The healing power of creating art became apparent to Lawson during a time of personal crisis.
“About 10 years ago, my life was turned upside down and all that I built my identity around changed in a span of six months,” she said. “I was very lost.”
She said she turned to art, creating an altered book from magazine pictures.
“I painted, cut, and glued for several months, all the while creating a comforting space for myself to process what my new life would look like,” she said. “It was through this process that I discovered my hidden desire to go to college for art therapy because art has always helped me.”
She chose to go back to school and during her sophomore year was diagnosed with multiple myeloma cancer.
“This led to a very interesting learning experience,” she said. “I was able to channel my pain, anxiety, and confusion about this cancer ‘thing’ into my projects in my art classes.”
One of those projects took two years to complete. That multi-media painting represents her journey through cancer and healing and is on display at Con Amici.
She designed her own internship at UW Hospitals and Clinics in the Carbone Cancer Center working with the artist in residence there. “I did art with patients receiving chemotherapy treatments and in the waiting rooms,” she said.
The patients accepted the art time as joyful and freeing, she said. “You carry a lot of stuff inside and sometimes you’re scared to face them,” she said. “Through art, you get it out, you look at it in a way that’s not really scary.”
The wine bar features a different artist each month.
“Cathy is one of the bravest people I know,” Con Amici owner Laura Hamdan-Krause Hamdan-Krause said. “The way she was able to handle her personal battle was truly inspiring. She’s a talented artist and a wonderful person.”

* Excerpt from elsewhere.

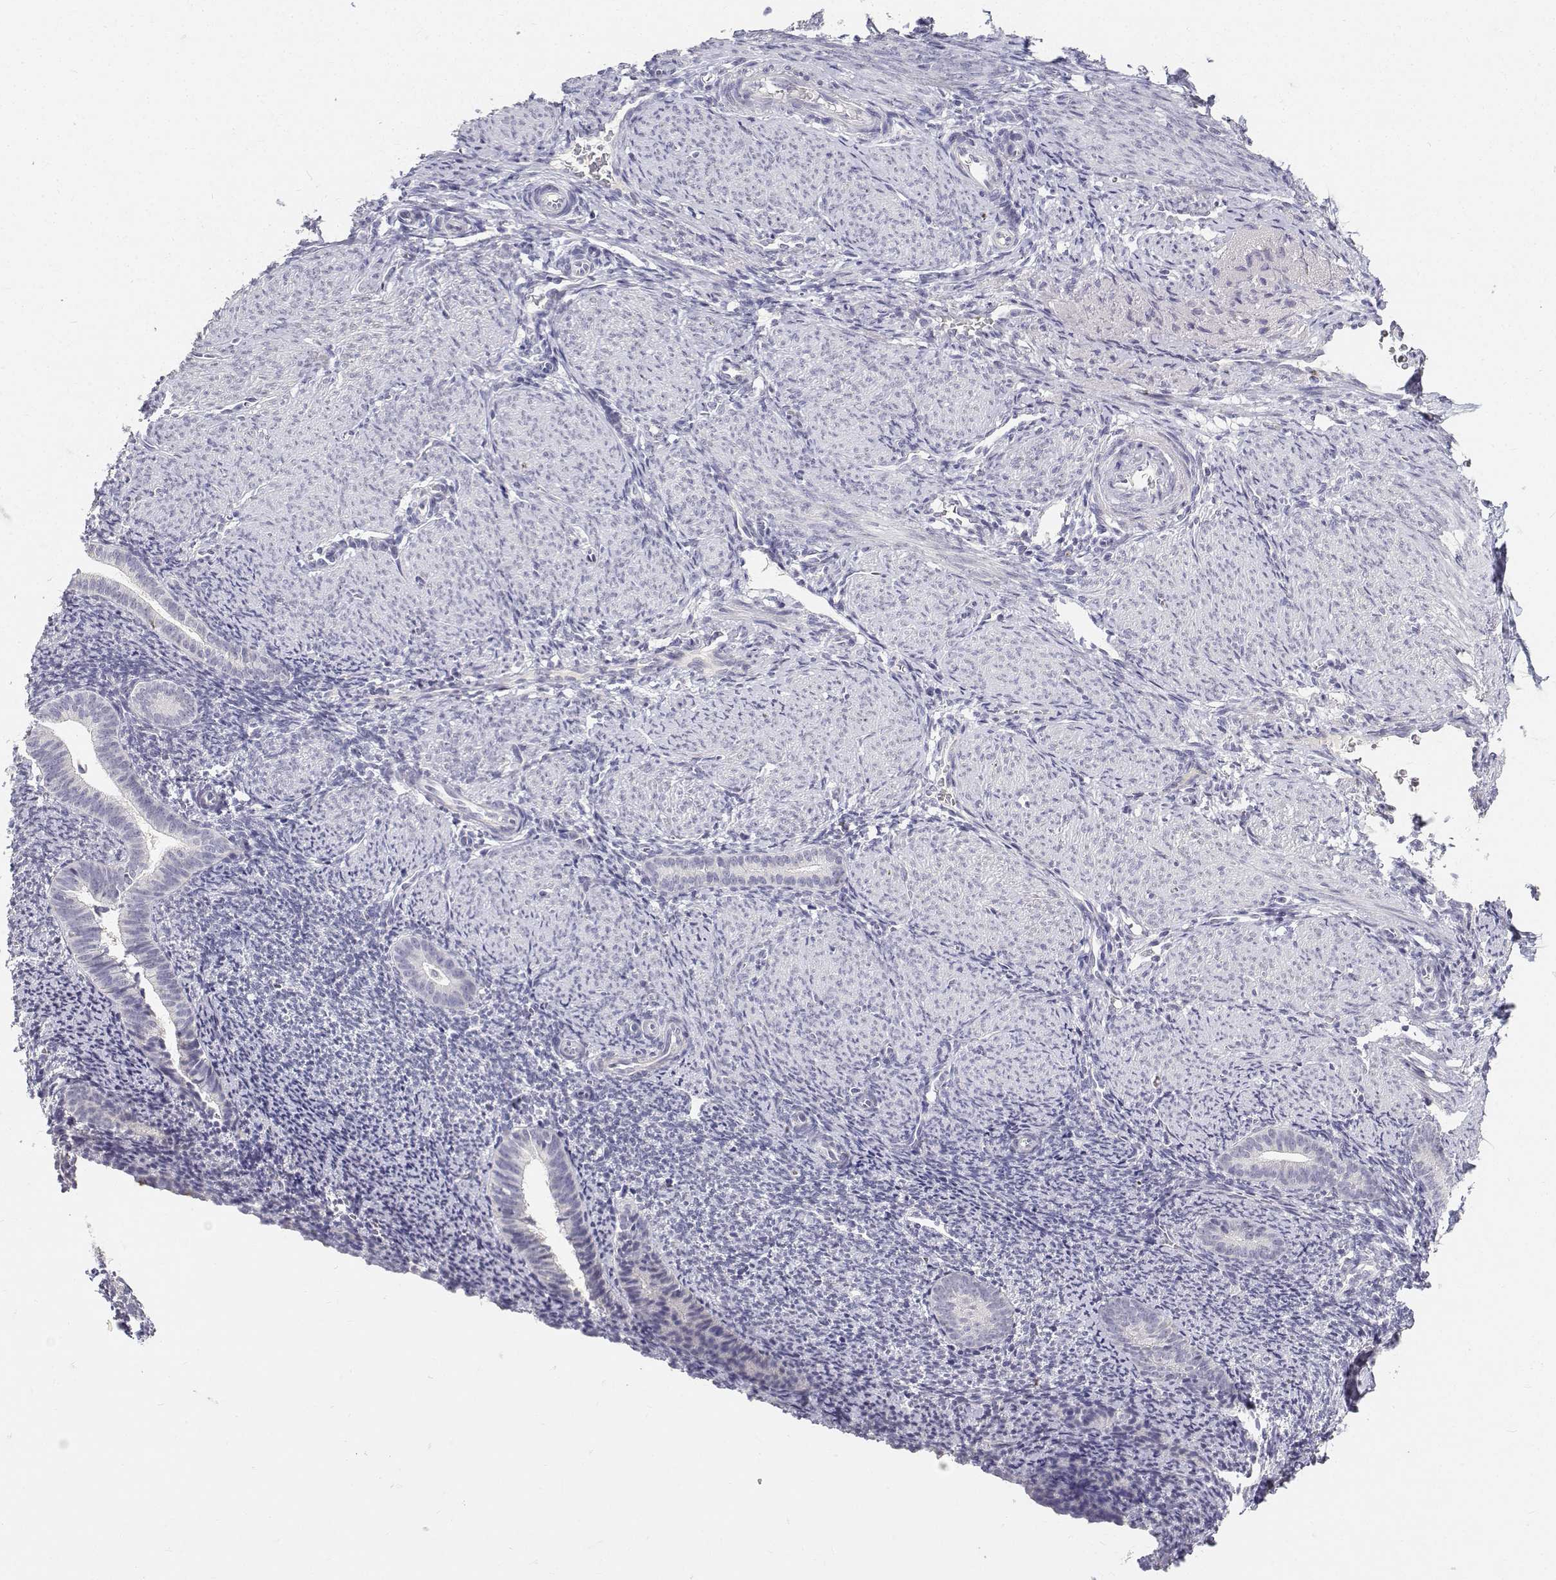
{"staining": {"intensity": "negative", "quantity": "none", "location": "none"}, "tissue": "endometrium", "cell_type": "Cells in endometrial stroma", "image_type": "normal", "snomed": [{"axis": "morphology", "description": "Normal tissue, NOS"}, {"axis": "topography", "description": "Endometrium"}], "caption": "An immunohistochemistry (IHC) micrograph of unremarkable endometrium is shown. There is no staining in cells in endometrial stroma of endometrium.", "gene": "PAEP", "patient": {"sex": "female", "age": 39}}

Lawson was a classmate with Hamdan-Krause, making the display particularly special for the establishment owner.
A reception will be held starting at 6:30 p.m. Oct. 10 at Con Amici, 126 3rd St. Some pieces will be for sale, ranging from $50 to $150.
Lawson has continued to teach art classes in the Madison area. She recently partnered with Jennifer Falkowski to form the business Creating Your Path, online at www.cypbook.com.
“We are currently writing an art journal workbook and give art journal workshops in the Madison area,” Lawson said. “We are practicing podcasting and plan on having classes online.”
The final paragraph of Lawson’s online biography, at www.yourinnerart.com, sums up her views on art and life.
“Making art is messy, fun, and forces us to make creative decisions that come from our inner wisdom,” she states. “If we practice listening to our inner wisdom through art, then we can listen when it comes to other parts of our lives.”